Аромат его одеколона наполняет пространство. Журавко подозрительно прищуривается, испепеляя Петра взглядом. Снимает шапку, вешает ее на крючок и произносит, потирая руки в нетерпении:
– Я так понимаю, в нашем деле наметился существенный прорыв? Вы и есть тот непутевый свидетель?
– Да. Можете ругать меня сколько угодно. Перед Полиной я повинился, – стыдливо опускает взор Петя. – Допрашивайте меня. Расскажу как на духу.
Журавко присаживается за стол и вынимает папку с протоколами допроса. Задает Петру вопросы, неторопливо записывает что-то, уточняет, переспрашивает… Обычный рабочий процесс, приближающий расследование к разгадке на маленький шажок.
– Вы утверждаете, что запасные выходы из цеха не были оснащены камерами видеонаблюдения? – спрашивает он.
– Постойте-ка, – оживляется Караваев. – А на какие улицы можно выйти, воспользовавшись этими выходами?
– Бесполезно, Егор Львович, – вздыхает Журавко. – Камеры просмотрели сразу же после убийства Артеменко. Тот следователь хоть и проявил халатность во многом, но камеры изучил. Подозрительных машин там не было.
– Что? По-вашему, если собственниками автомобилей не являются фигуранты дела, они чистенькие? Не подозрительные? Запросите данные с камер, Степан! Поднимите архив, в конце-то концов! Может быть, там были прохожие?
– Время было не позднее, а на углу улицы расположен супермаркет круглосуточный. Там всегда толпятся местные выпивохи. Кого-то я даже знаю, – почесывает затылок Петр. – Если с торца здания выйти, аккурат к магазинчику и выходишь.
– Эх, Жуков… Где вы были раньше? Можно ведь было избежать эксгумации и… – произносит Караваев.
– Не избежали бы, – отрезает Журавко. – Вскрытие толком не проводилось, а эксгумация позволила установить причину смерти потерпевшего.
Мужчины увлеченно беседуют, а я слышу, как звонит в прихожей телефон. Кто бы это мог быть? Никто ведь не знает, что я дома? Близкие в курсе моего переезда… Опасливо поднимаю трубку и осторожно отвечаю настойчивому абоненту.

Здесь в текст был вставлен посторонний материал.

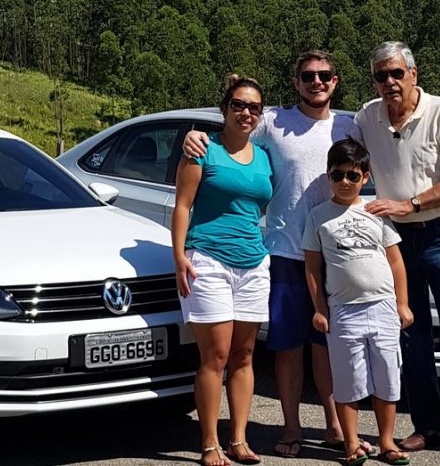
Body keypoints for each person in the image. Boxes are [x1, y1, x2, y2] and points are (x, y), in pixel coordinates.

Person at [184, 51, 358, 458]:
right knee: (288, 347)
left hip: (336, 253)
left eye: (324, 75)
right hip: (284, 252)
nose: (316, 82)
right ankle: (291, 427)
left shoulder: (350, 125)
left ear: (335, 81)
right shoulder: (273, 121)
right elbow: (231, 130)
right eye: (307, 76)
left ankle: (335, 426)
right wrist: (193, 135)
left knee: (330, 345)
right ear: (296, 82)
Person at [353, 41, 440, 461]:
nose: (390, 82)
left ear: (414, 74)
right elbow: (335, 148)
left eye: (397, 73)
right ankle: (428, 426)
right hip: (397, 238)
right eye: (381, 75)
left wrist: (410, 204)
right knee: (410, 332)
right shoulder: (367, 117)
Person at [173, 75, 273, 466]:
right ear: (225, 109)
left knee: (244, 356)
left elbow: (259, 206)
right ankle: (210, 443)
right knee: (215, 355)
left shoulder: (264, 157)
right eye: (238, 105)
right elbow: (183, 205)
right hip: (208, 262)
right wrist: (179, 256)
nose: (246, 113)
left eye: (253, 108)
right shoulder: (202, 150)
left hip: (253, 263)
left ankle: (239, 439)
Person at [303, 139, 413, 466]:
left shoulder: (376, 212)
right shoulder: (318, 217)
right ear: (328, 176)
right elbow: (312, 267)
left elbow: (395, 261)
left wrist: (402, 303)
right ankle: (351, 443)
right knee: (348, 381)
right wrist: (320, 309)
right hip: (343, 311)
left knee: (387, 377)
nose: (345, 182)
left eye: (352, 176)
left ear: (365, 177)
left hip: (383, 306)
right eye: (337, 175)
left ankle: (386, 441)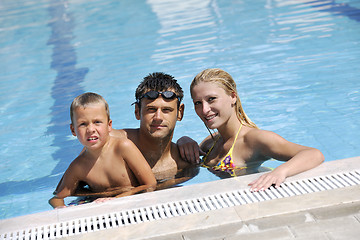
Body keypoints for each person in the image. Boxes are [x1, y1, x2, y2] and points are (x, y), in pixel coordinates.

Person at [189, 68, 324, 191]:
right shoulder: (211, 142)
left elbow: (314, 154)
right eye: (198, 103)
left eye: (211, 99)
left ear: (233, 97)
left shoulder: (253, 139)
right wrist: (185, 141)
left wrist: (280, 172)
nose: (205, 110)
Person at [49, 92, 157, 208]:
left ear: (109, 125)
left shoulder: (123, 147)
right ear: (73, 130)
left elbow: (150, 184)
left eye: (97, 122)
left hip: (135, 203)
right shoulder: (78, 166)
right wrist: (61, 208)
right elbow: (57, 197)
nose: (91, 129)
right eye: (83, 124)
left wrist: (116, 199)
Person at [111, 72, 197, 181]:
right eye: (151, 109)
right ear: (137, 111)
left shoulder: (185, 161)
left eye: (166, 110)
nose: (158, 117)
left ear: (180, 112)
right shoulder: (113, 142)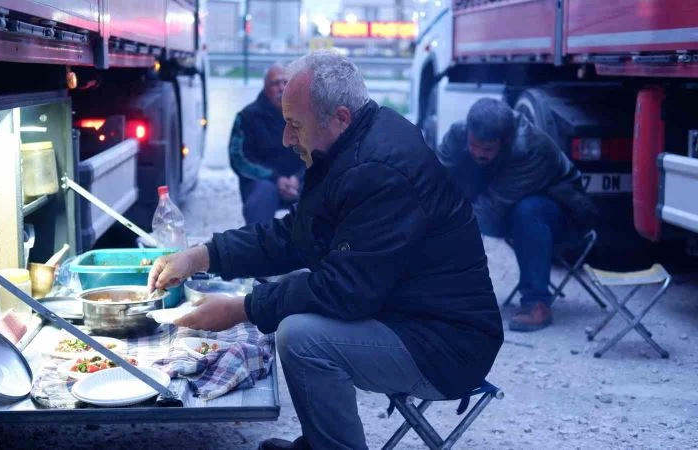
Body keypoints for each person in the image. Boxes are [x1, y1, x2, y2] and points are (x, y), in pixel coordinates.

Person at [149, 52, 504, 450]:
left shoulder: (380, 170)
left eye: (294, 125)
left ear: (339, 117)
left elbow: (345, 292)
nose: (286, 138)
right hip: (407, 312)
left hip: (446, 344)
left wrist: (242, 308)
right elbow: (295, 235)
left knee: (302, 337)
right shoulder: (351, 149)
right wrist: (202, 255)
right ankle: (321, 442)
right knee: (292, 309)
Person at [436, 98, 600, 332]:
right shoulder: (457, 135)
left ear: (507, 140)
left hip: (561, 216)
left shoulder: (533, 148)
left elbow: (490, 212)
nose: (479, 153)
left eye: (488, 149)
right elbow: (433, 181)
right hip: (502, 207)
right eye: (474, 145)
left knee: (528, 210)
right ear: (468, 132)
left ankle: (537, 304)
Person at [229, 63, 305, 225]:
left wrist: (298, 178)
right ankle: (256, 245)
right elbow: (238, 159)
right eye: (275, 83)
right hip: (263, 183)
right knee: (263, 194)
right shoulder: (247, 117)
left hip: (299, 181)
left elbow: (319, 152)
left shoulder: (305, 115)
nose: (281, 88)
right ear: (265, 87)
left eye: (286, 83)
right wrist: (275, 178)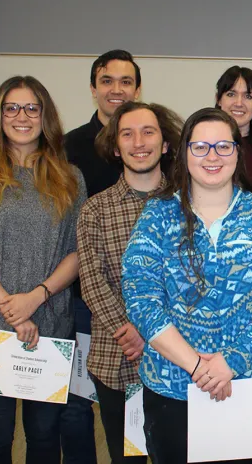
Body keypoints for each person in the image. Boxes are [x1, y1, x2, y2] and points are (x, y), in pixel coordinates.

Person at [121, 107, 252, 464]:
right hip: (173, 386)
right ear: (184, 152)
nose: (212, 156)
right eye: (200, 147)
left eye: (223, 146)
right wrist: (197, 367)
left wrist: (231, 361)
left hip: (250, 382)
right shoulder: (158, 214)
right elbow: (141, 298)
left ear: (238, 152)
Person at [0, 75, 86, 463]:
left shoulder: (69, 177)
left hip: (51, 324)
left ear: (45, 116)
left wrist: (35, 298)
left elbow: (77, 252)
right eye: (11, 108)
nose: (22, 116)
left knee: (44, 435)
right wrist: (12, 307)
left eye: (31, 108)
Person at [77, 101, 181, 464]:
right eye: (127, 134)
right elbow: (92, 281)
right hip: (117, 356)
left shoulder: (187, 205)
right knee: (127, 458)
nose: (139, 142)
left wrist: (152, 331)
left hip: (177, 359)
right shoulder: (95, 209)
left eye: (148, 132)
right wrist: (130, 330)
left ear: (164, 144)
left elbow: (192, 281)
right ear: (116, 147)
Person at [64, 49, 143, 462]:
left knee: (142, 411)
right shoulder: (69, 147)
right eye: (107, 81)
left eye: (126, 81)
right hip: (86, 298)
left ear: (137, 89)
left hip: (148, 306)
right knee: (78, 403)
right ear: (93, 87)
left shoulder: (154, 146)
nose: (116, 89)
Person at [215, 65, 252, 180]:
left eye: (248, 96)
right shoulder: (201, 146)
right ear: (218, 99)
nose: (239, 103)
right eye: (231, 94)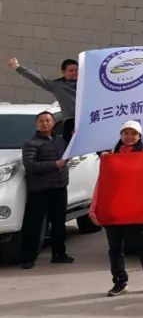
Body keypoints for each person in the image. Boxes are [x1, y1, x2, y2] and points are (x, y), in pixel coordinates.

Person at [100, 121, 143, 296]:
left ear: (139, 137)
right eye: (125, 132)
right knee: (115, 246)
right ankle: (120, 281)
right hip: (114, 205)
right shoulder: (111, 155)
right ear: (120, 135)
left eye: (133, 133)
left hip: (136, 205)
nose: (129, 136)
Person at [20, 110, 73, 269]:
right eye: (41, 121)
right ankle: (28, 258)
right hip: (40, 190)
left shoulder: (60, 140)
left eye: (48, 120)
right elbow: (30, 165)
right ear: (36, 124)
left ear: (53, 123)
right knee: (34, 225)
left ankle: (59, 254)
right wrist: (54, 165)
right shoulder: (31, 143)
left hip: (59, 187)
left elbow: (67, 157)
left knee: (59, 223)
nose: (45, 123)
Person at [9, 57, 78, 142]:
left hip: (89, 120)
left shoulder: (86, 83)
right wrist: (18, 67)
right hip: (71, 122)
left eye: (76, 70)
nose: (74, 73)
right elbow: (37, 78)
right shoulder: (57, 85)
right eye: (71, 71)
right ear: (63, 72)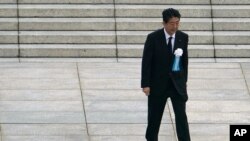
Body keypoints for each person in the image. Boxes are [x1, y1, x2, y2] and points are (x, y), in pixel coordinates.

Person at [141, 8, 191, 141]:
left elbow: (184, 61)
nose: (175, 26)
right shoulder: (153, 38)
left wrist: (184, 80)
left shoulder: (183, 37)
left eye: (177, 23)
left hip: (177, 85)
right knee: (154, 118)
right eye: (171, 23)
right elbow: (146, 63)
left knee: (181, 117)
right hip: (158, 85)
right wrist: (145, 84)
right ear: (164, 23)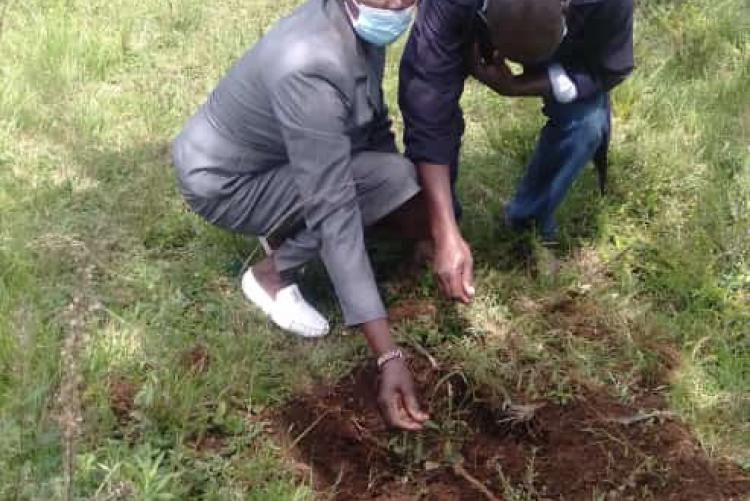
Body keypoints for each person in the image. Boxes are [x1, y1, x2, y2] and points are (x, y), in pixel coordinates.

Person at [171, 0, 430, 431]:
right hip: (225, 183)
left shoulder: (356, 27)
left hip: (264, 158)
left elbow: (372, 119)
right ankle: (273, 274)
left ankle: (286, 224)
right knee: (350, 198)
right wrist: (388, 355)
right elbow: (335, 212)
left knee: (393, 177)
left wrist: (409, 212)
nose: (396, 6)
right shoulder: (310, 63)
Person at [399, 0, 634, 299]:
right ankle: (437, 228)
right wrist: (440, 229)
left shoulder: (604, 5)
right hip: (471, 24)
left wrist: (519, 85)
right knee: (432, 109)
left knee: (586, 122)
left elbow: (608, 68)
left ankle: (530, 221)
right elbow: (427, 105)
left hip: (564, 48)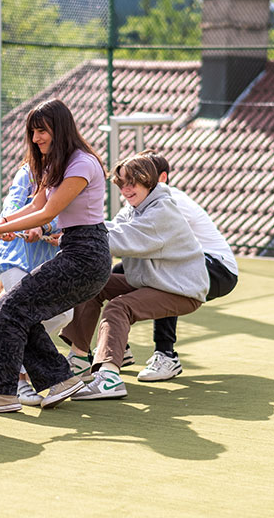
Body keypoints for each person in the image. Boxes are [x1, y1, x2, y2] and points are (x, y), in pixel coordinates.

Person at [0, 98, 112, 414]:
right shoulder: (55, 166)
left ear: (60, 129)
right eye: (33, 132)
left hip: (87, 254)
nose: (36, 138)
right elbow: (32, 205)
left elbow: (47, 213)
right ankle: (59, 379)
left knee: (10, 306)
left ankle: (2, 393)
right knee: (16, 309)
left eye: (41, 131)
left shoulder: (82, 163)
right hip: (77, 252)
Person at [63, 154, 209, 400]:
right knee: (93, 284)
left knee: (119, 307)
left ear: (148, 181)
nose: (126, 189)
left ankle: (108, 378)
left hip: (181, 289)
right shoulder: (135, 208)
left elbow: (122, 239)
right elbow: (110, 227)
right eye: (121, 184)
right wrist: (67, 227)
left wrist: (73, 236)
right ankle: (79, 359)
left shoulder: (162, 210)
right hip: (155, 280)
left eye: (133, 182)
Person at [0, 163, 72, 406]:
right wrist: (6, 226)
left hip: (46, 258)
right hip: (15, 255)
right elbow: (15, 204)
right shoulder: (28, 172)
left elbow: (67, 214)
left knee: (64, 313)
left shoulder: (70, 172)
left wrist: (53, 229)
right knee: (24, 315)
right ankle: (18, 379)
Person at [129, 149, 238, 381]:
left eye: (144, 175)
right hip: (193, 264)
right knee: (118, 274)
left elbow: (143, 240)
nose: (136, 181)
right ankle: (119, 348)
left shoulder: (171, 200)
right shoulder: (141, 201)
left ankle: (166, 355)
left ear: (162, 179)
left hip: (219, 269)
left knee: (166, 279)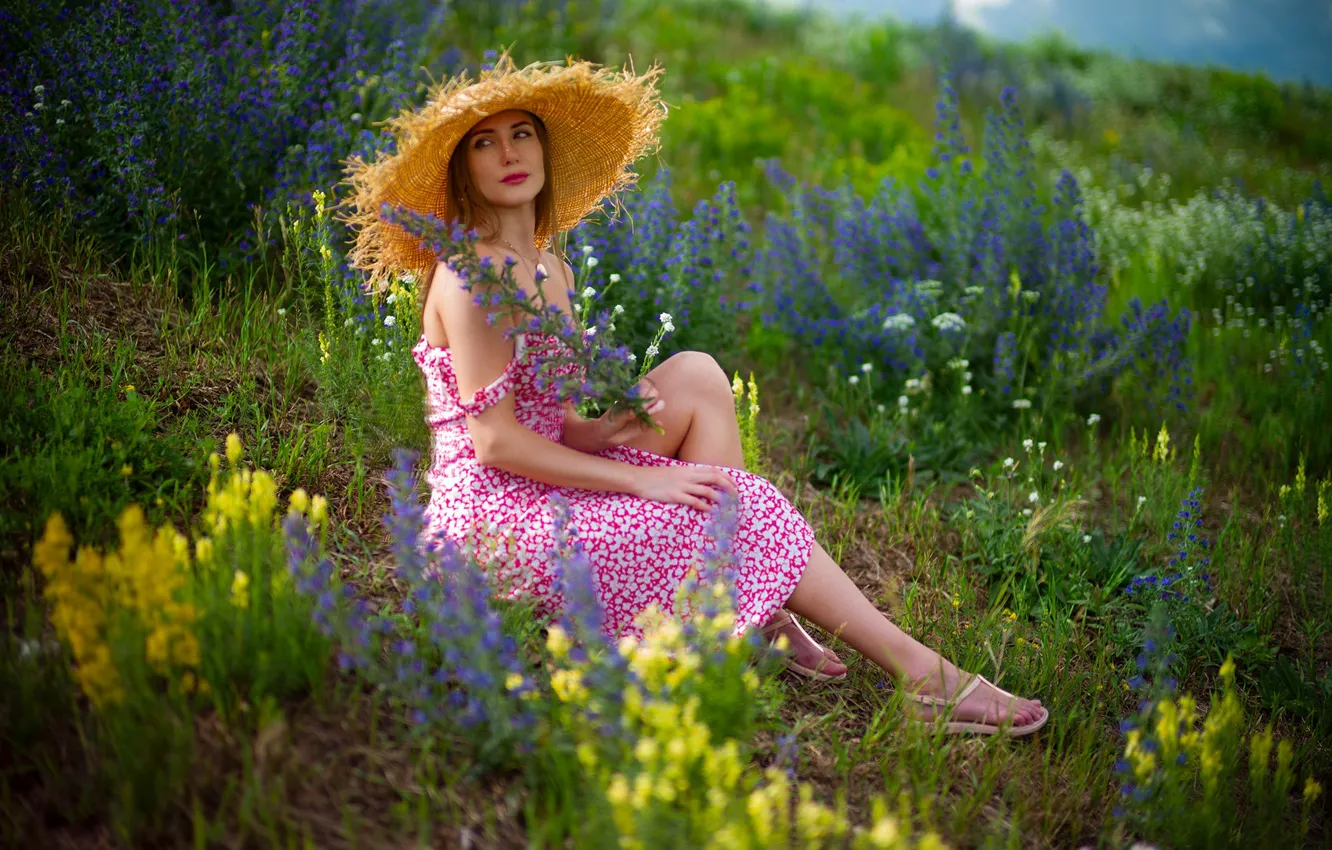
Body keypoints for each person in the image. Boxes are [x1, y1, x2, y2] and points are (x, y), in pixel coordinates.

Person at [341, 50, 1047, 735]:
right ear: (464, 171)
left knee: (700, 376)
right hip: (492, 527)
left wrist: (600, 430)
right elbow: (493, 443)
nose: (508, 153)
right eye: (484, 144)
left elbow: (550, 421)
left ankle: (751, 609)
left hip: (539, 478)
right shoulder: (471, 277)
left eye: (521, 133)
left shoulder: (551, 269)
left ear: (545, 149)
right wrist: (637, 481)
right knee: (741, 504)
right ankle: (924, 680)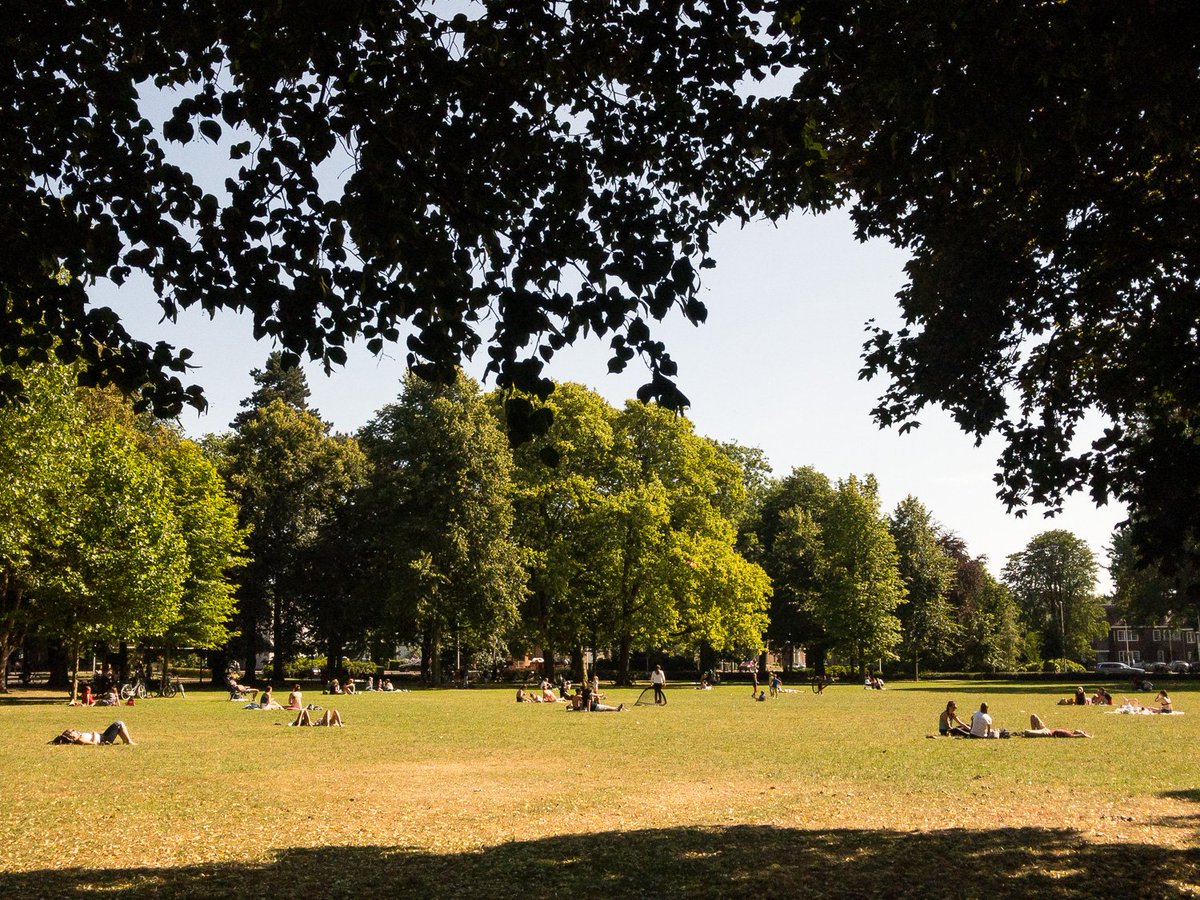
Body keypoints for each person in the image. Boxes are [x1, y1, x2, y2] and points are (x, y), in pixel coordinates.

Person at [51, 721, 135, 745]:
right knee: (119, 723)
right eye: (72, 731)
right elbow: (94, 743)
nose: (74, 730)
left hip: (103, 736)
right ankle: (128, 741)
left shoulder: (80, 736)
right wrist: (94, 734)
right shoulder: (80, 740)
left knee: (118, 725)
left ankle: (126, 740)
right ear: (70, 736)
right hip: (104, 739)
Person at [1022, 714, 1092, 738]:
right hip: (1046, 729)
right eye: (1080, 730)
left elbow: (1080, 736)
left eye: (1080, 731)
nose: (1079, 730)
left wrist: (1085, 735)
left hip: (1047, 734)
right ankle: (1035, 732)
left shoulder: (1070, 735)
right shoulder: (1069, 731)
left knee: (1026, 732)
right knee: (1033, 716)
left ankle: (1033, 733)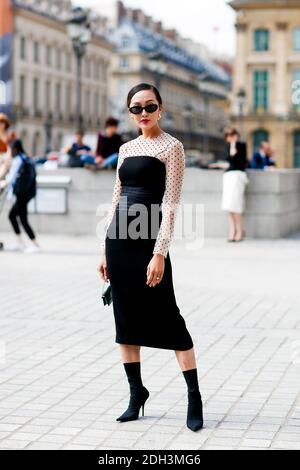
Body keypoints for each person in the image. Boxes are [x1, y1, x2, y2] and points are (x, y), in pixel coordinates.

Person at [97, 83, 203, 432]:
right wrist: (104, 249)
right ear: (130, 112)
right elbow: (116, 198)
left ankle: (194, 396)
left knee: (170, 318)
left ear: (161, 108)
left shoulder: (172, 146)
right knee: (125, 323)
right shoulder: (126, 148)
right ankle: (136, 393)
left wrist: (159, 254)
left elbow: (170, 205)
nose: (143, 113)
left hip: (149, 242)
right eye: (136, 108)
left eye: (149, 106)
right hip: (119, 242)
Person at [0, 139, 41, 253]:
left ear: (15, 149)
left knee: (23, 219)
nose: (9, 152)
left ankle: (35, 244)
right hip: (25, 193)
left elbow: (11, 177)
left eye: (10, 150)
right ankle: (20, 242)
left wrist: (3, 184)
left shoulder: (18, 160)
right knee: (12, 216)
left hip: (21, 194)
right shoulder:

– Полина, это Оля! Прости, что звоню на домашний, папа сказал, что тебя выписали. Почему-то я не сомневалась, что ты поедешь в свою квартиру, – вздыхает Олька. – Вы все-таки разводитесь?
– Оленька, что-то случилось? Я собираюсь жить с твоим папой, слышишь? Просто заехала забрать кое-какие вещи, документы, выбросить ненужное и… Я не отступлюсь, детка. Говори, что стряслось?
– Поль, ты можешь приехать в больницу? Мы с мамой сейчас поедем к папе. Не хочу, чтобы она его обхаживала, – шипит Оля в динамик. – А повезет нас дядя Кирилл. Я хочу, чтобы ты сидела у постели папы, как жена… Пожалуйста… Ты сможешь? Я хочу, чтобы у вас снова стало все хорошо… Как прежде…
– Конечно, зайка. Приеду. Уже выезжаю.
Полина.
У меня болят ноги… А еще я не видела дочурку и безумно скучаю по ней. Наверное, любящая мать отказалась бы от визита в больницу, но я без раздумий соглашаюсь ехать к мужу. Зачем мне туда ехать, с кем бороться? Ради чего?